Puerta del Carmen, foto de 1889. Todavía algunos vecinos usaban calzón y cachirulo. Al fondo la torre de san Pablo.

Antigua Plaza de Huesca, torre de la Iglesia de san Juan de los Panetes en 1931.

Foto de 1934, se aprecia la Plaza de Huesca, san Juan de los Panetes, el Torreón del Zuda, y la crecida del Ebro, al fondo el puente del Ferrocarril que salía de la Química, en el barrio de la Almozara, e iba hasta la Estación del Norte en el barrio del Arrabal (nombre en aragonés, pero los finolis paletos del ayuntamiento le rebautizaron como el Rabal -a modo barcelonés-) 

Portada de la Iglesia de san Juan de los Panetes en 1932. Se aprecian las piedras de la muralla romana.

Iglesia del convento de san Nicolás de Bari en 1889, con la mula aparejada en la puerta.
Torre Nueva  en 1899 derribada por el caciquismo en el año 1892. La Torre de Pisa está mucho más inclinada.

Torreón de la Zuda entre las casas de la demolida calle Antonio Pérez, ¿no merece el político fuerista que le restituyan su nombre?, ¿y el revisionismo histórico? y de paso, también merecerían una calle don Diego de Heredia (su nombre aparece en las lápidas del Congreso de los Diputados de Madrid) y don Martín de Lanuza, los líderes de la Rebelión de 1591.

Foto de 1952. Torreón de la Zuda, Iglesia de san Juan de los Panetes, calle Antonio Pérez en la época franquista, que los albores de la democracia se cargó y los actuales gerifaltes ignoran, incluyendo a los que se vanaglorian de aragonesistas, es decir: todos.

Calle Imperial fue el nombre que sustituyo a la calle Antonio Pérez, cuando tiraron las casas que se apoyaban en las murallas romanas de Zaragoza, como también se apoyaban en ella la Cárcel del Rey, junto a la Puerta de Valencia, y en el otro extremo, la Cárcel de los Manifestados, donde estuvo preso el que fuera ministro del rey Felipe II: Antonio Pérez. 

En 1889 el Torreón de la Zuda en la calle Antonio Pérez era una casa normal y corriente. 

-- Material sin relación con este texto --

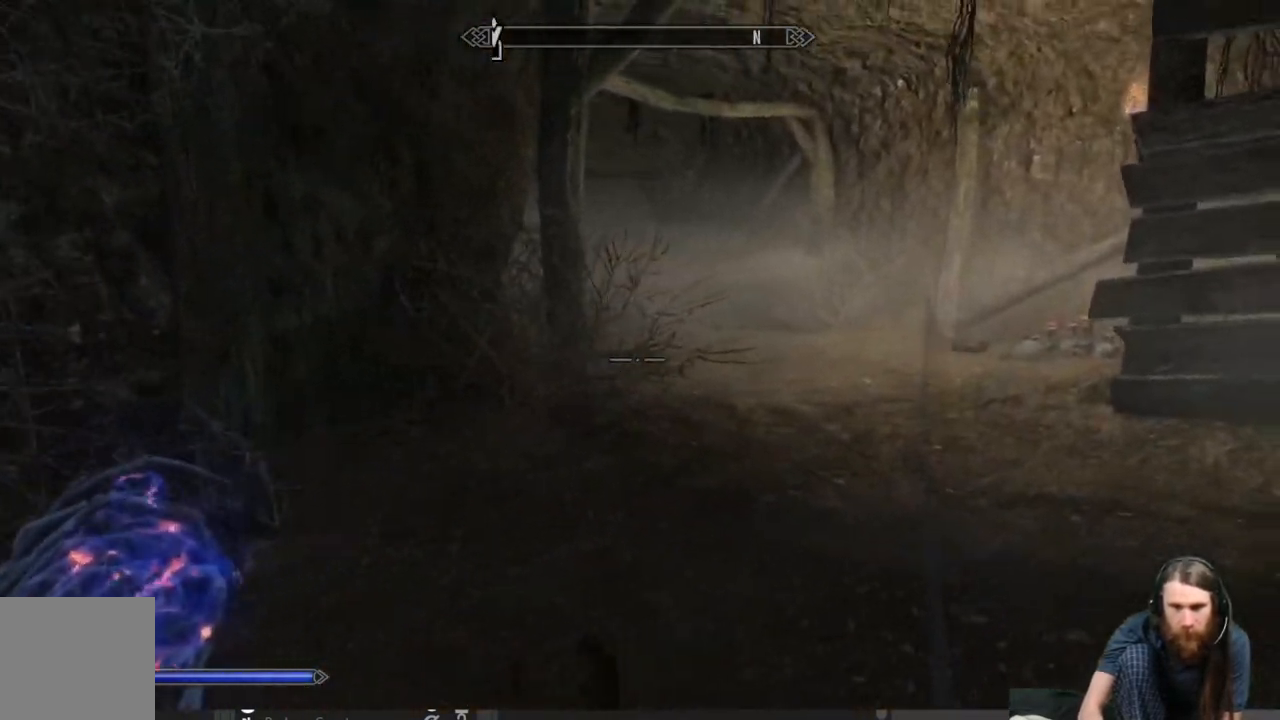
{"buttons": [], "left_stick": "down", "right_stick": "left", "events": [[17, "left_stick", "down-right"], [33, "right_stick", "left"], [500, "left_stick", "down"]]}
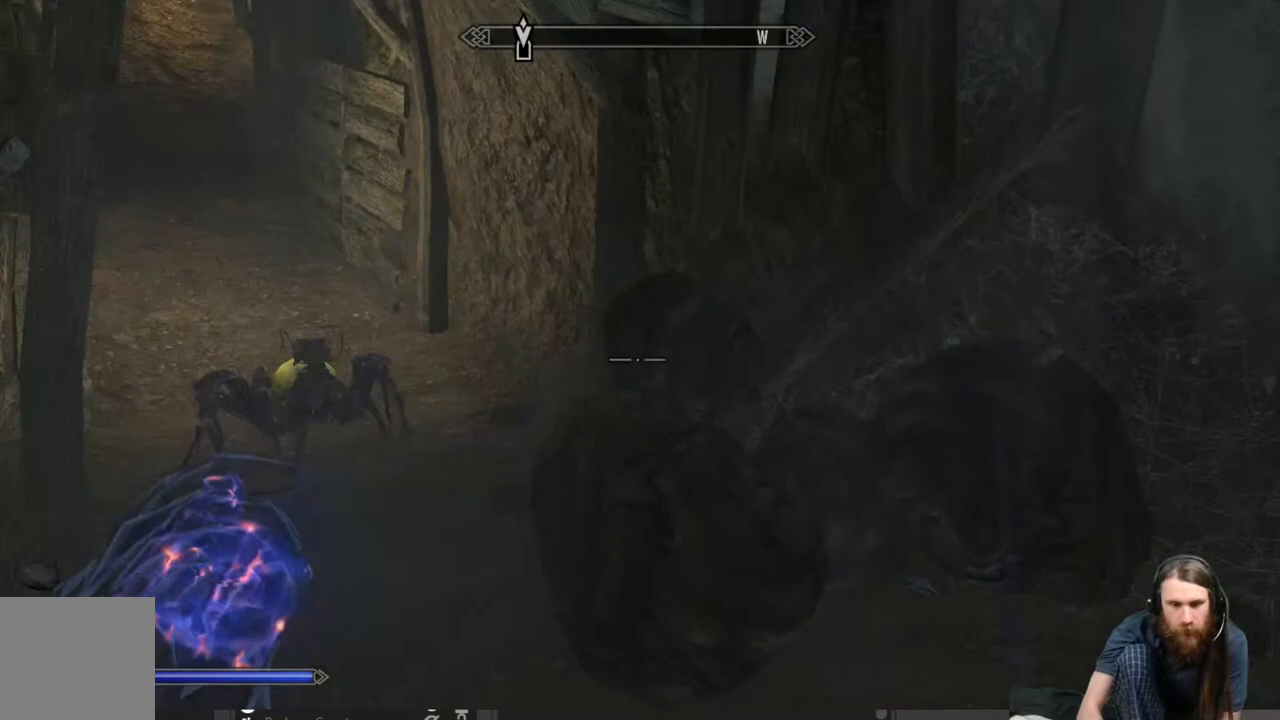
{"buttons": [], "left_stick": "down", "right_stick": "center", "events": [[33, "right_stick", "center"]]}
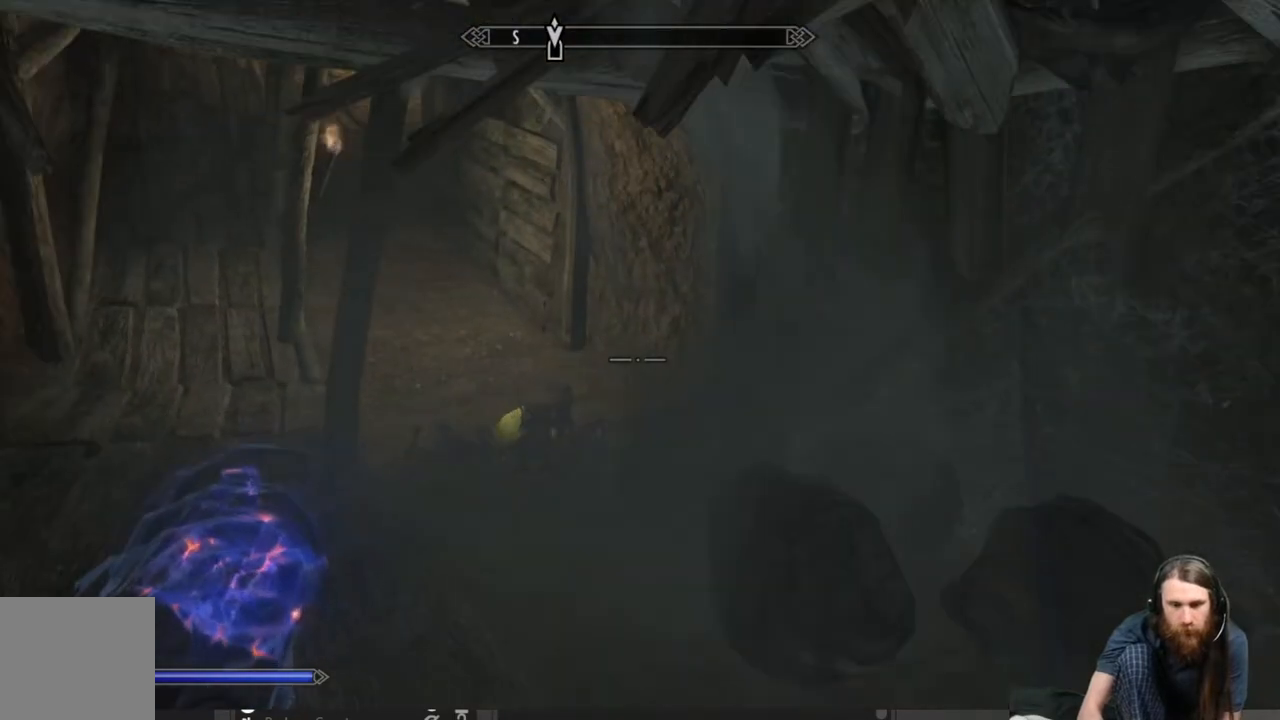
{"buttons": [], "left_stick": "right", "right_stick": "center", "events": [[117, "left_stick", "center"], [317, "left_stick", "right"]]}
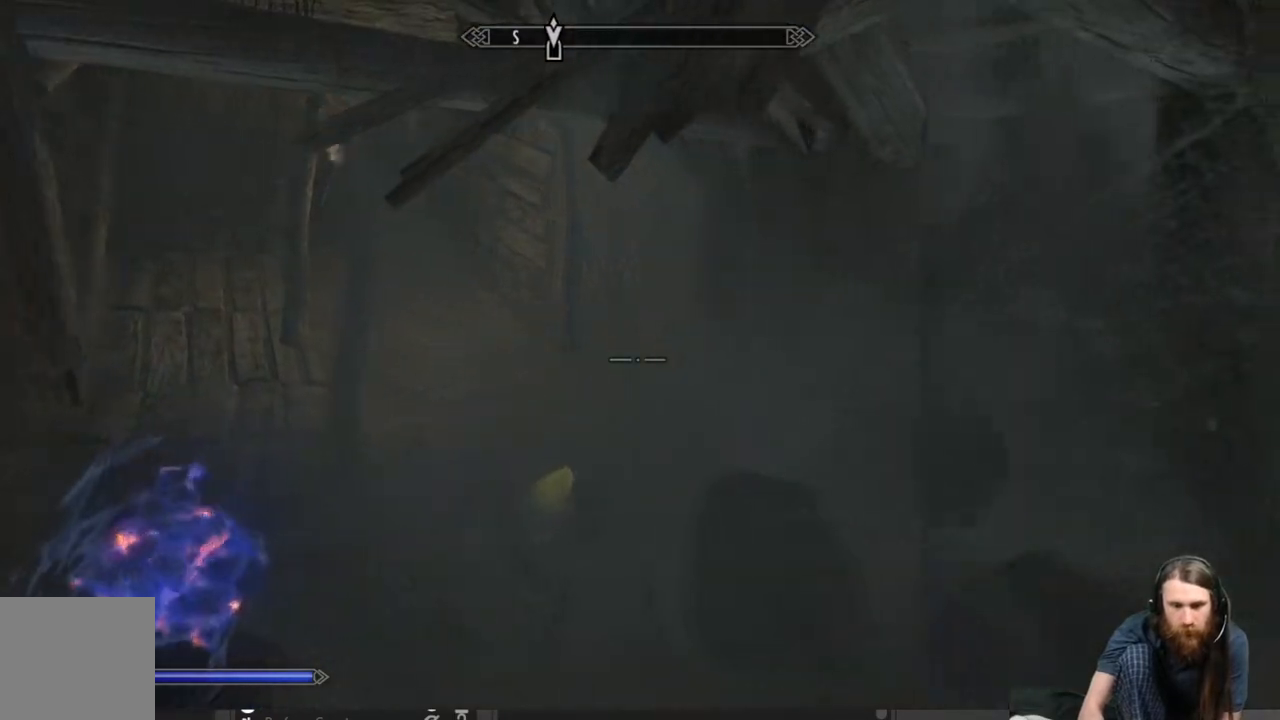
{"buttons": [], "left_stick": "center", "right_stick": "center", "events": [[250, "left_stick", "center"]]}
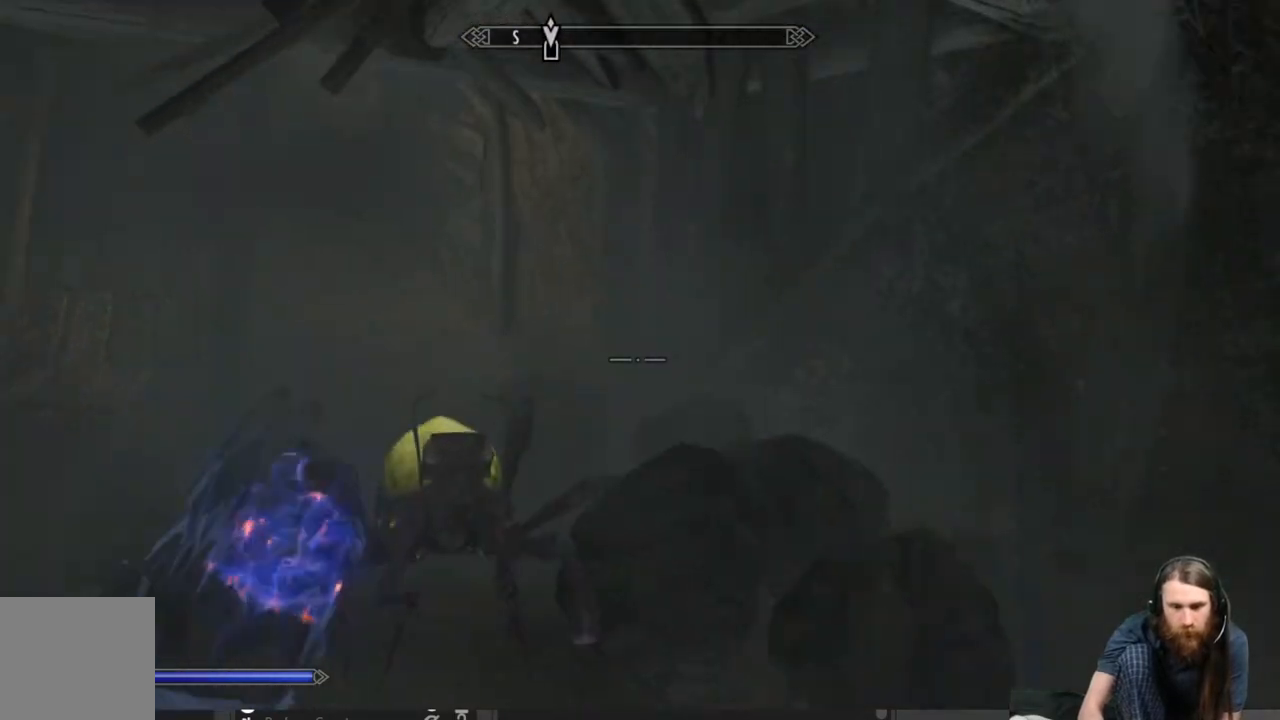
{"buttons": [], "left_stick": "right", "right_stick": "right", "events": [[400, "left_stick", "right"], [417, "right_stick", "right"]]}
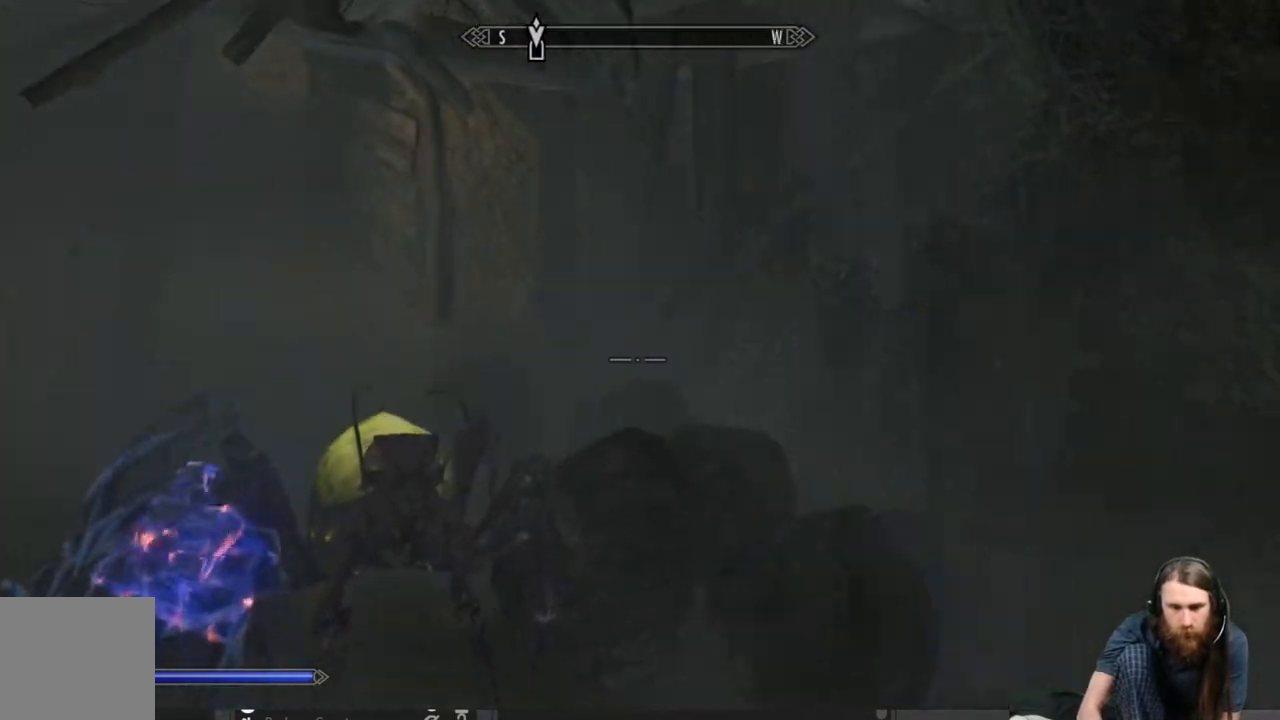
{"buttons": [], "left_stick": "up", "right_stick": "center", "events": [[167, "left_stick", "center"], [400, "right_stick", "center"], [433, "left_stick", "up"]]}
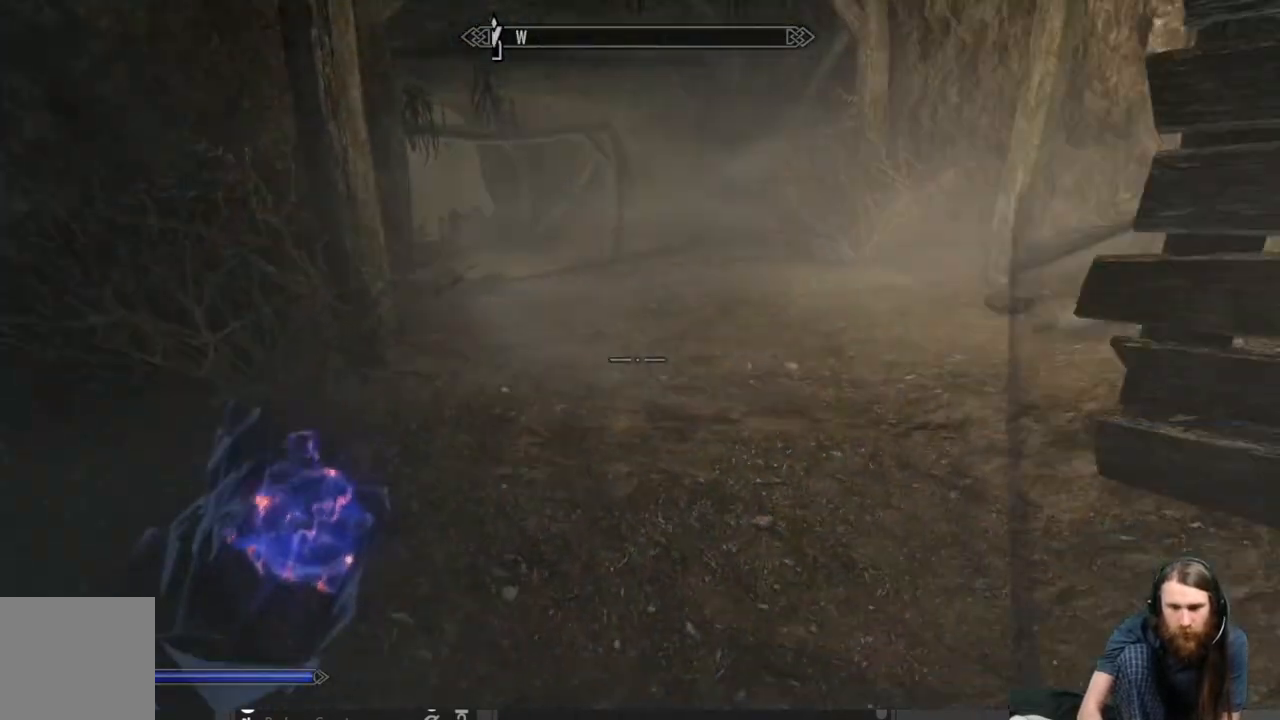
{"buttons": [], "left_stick": "up", "right_stick": "center", "events": [[150, "right_stick", "right"], [300, "right_stick", "center"]]}
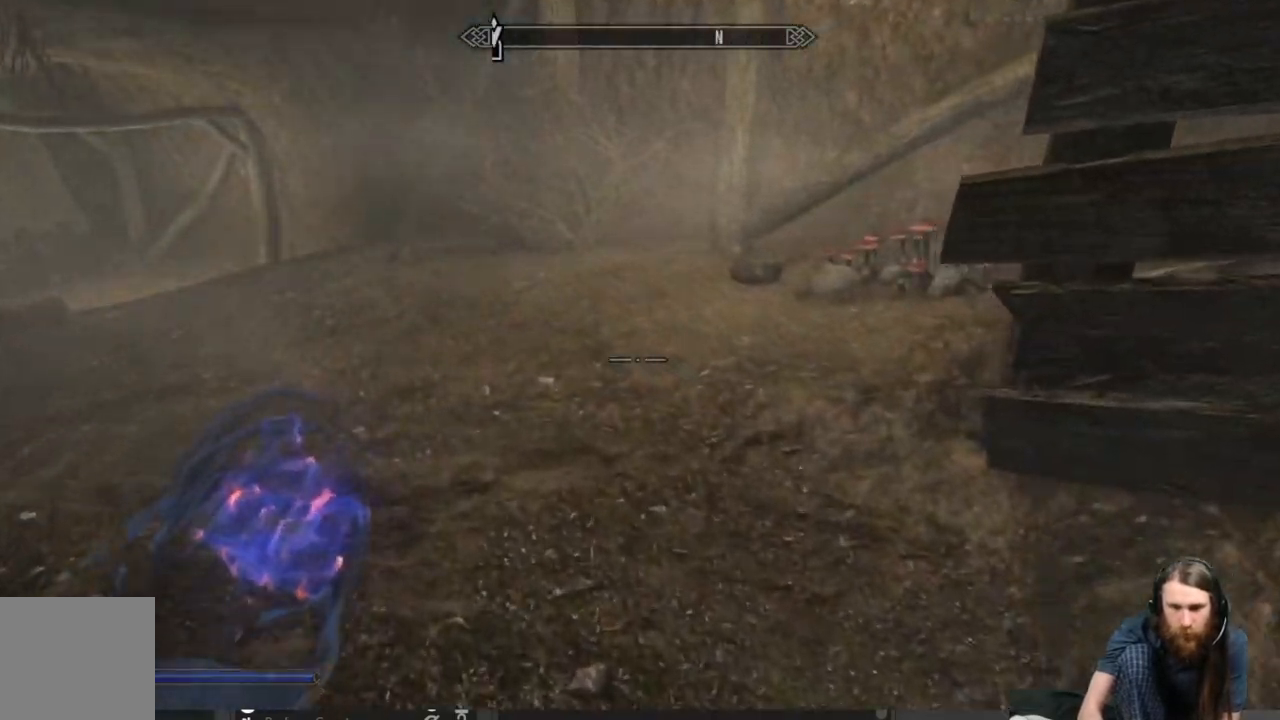
{"buttons": [], "left_stick": "up", "right_stick": "down-right", "events": [[100, "right_stick", "right"], [300, "right_stick", "center"], [450, "right_stick", "down-right"]]}
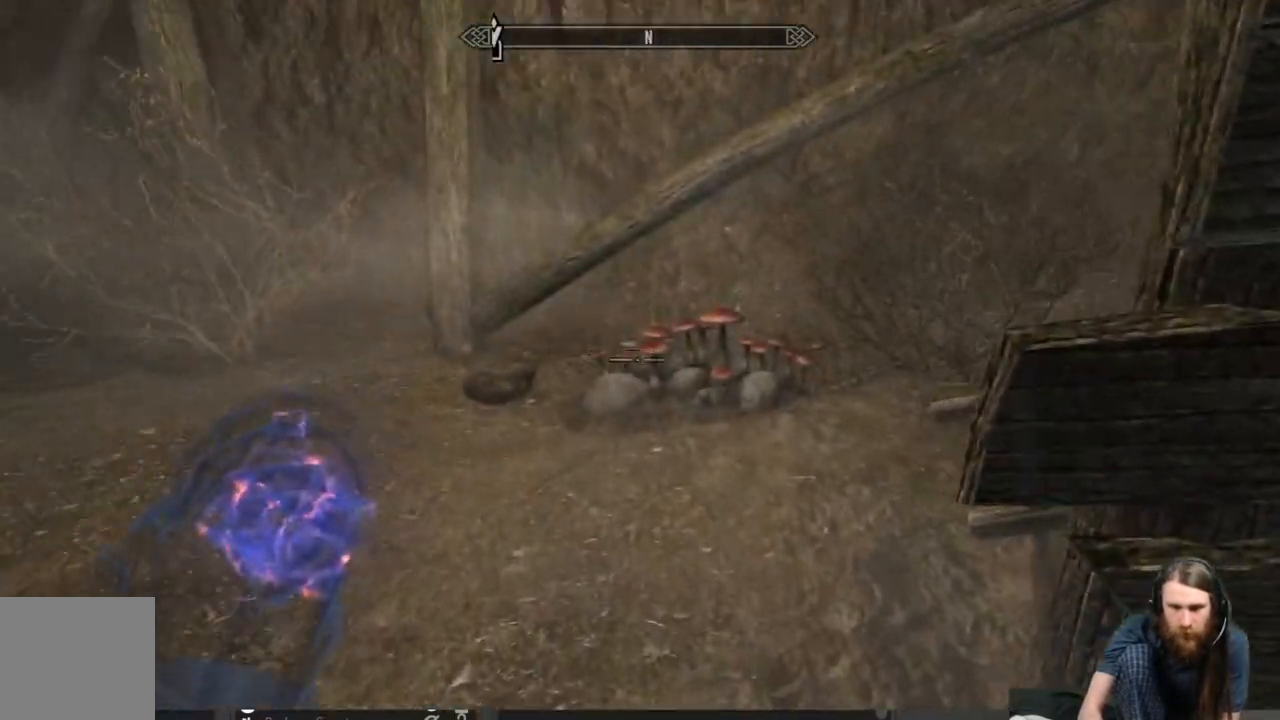
{"buttons": [], "left_stick": "up", "right_stick": "center", "events": [[83, "right_stick", "right"], [283, "right_stick", "down"], [467, "right_stick", "center"]]}
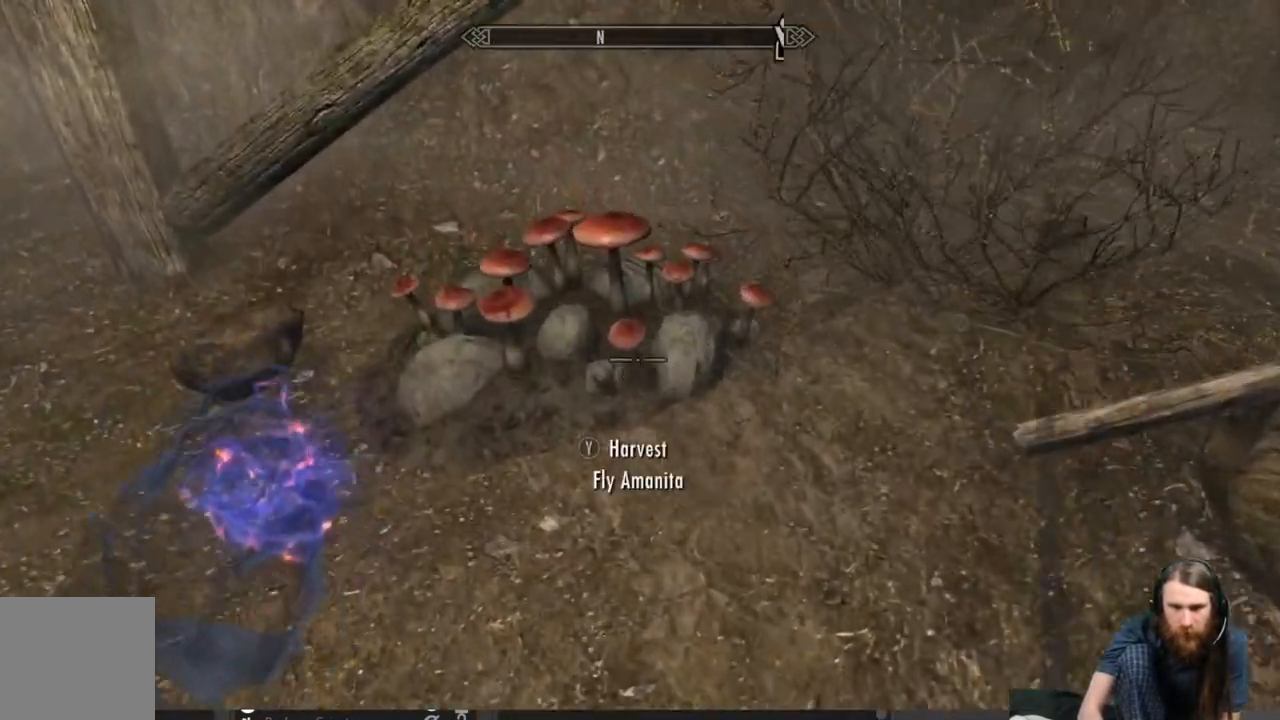
{"buttons": [], "left_stick": "center", "right_stick": "up-right", "events": [[50, "left_stick", "center"], [133, "Y", "down"], [283, "Y", "up"], [417, "right_stick", "up-right"]]}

Año 1957, inauguración del estadio de futbol de la Romareda, pagado por el consistorio de la ciudad para disfrute del Real Zaragoza. Obsérvense las ubérrimas huertas en lo que hoy son las calles Asín y Palacios, Condes de Aragón y Gómez Laguna. A la izquierda las naves de la antigua Feria de Muestras, y su Pabellón Francés. La foto está hecha desde la entonces Residencia Calvo Sotelo, o Casa Grande, hoy Hospital Miguel Servet.

Calle Murallas Romanas en 1985. La cabra y los gaiteros. !el espectáculo debe continuar!